BEGIN

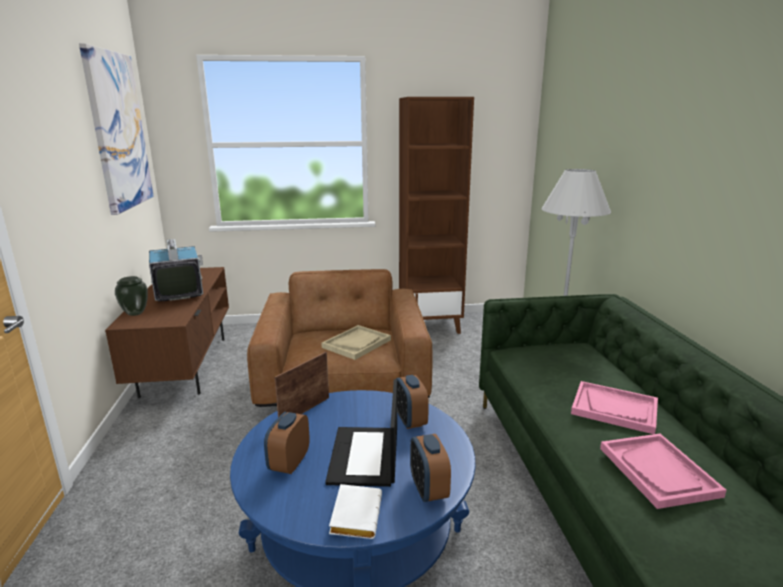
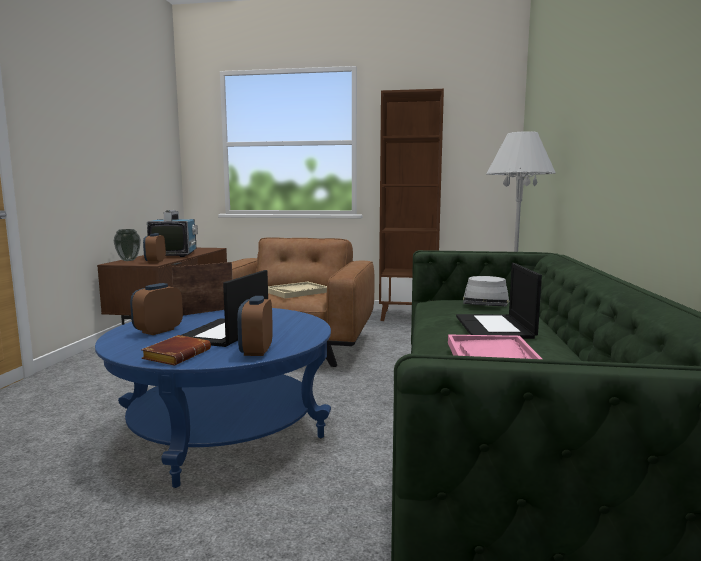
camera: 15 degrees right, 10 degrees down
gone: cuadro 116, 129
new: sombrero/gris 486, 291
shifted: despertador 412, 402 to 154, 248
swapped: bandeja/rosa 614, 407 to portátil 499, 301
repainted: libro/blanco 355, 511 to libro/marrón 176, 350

END

- [Try it]
Your answer should copy the listing word for word, with no pictures in it.

- [Solution to this problem]
camera: 15 degrees right, 10 degrees down
gone: cuadro 116, 129
new: sombrero/gris 486, 291
shifted: despertador 412, 402 to 154, 248
swapped: bandeja/rosa 614, 407 to portátil 499, 301
repainted: libro/blanco 355, 511 to libro/marrón 176, 350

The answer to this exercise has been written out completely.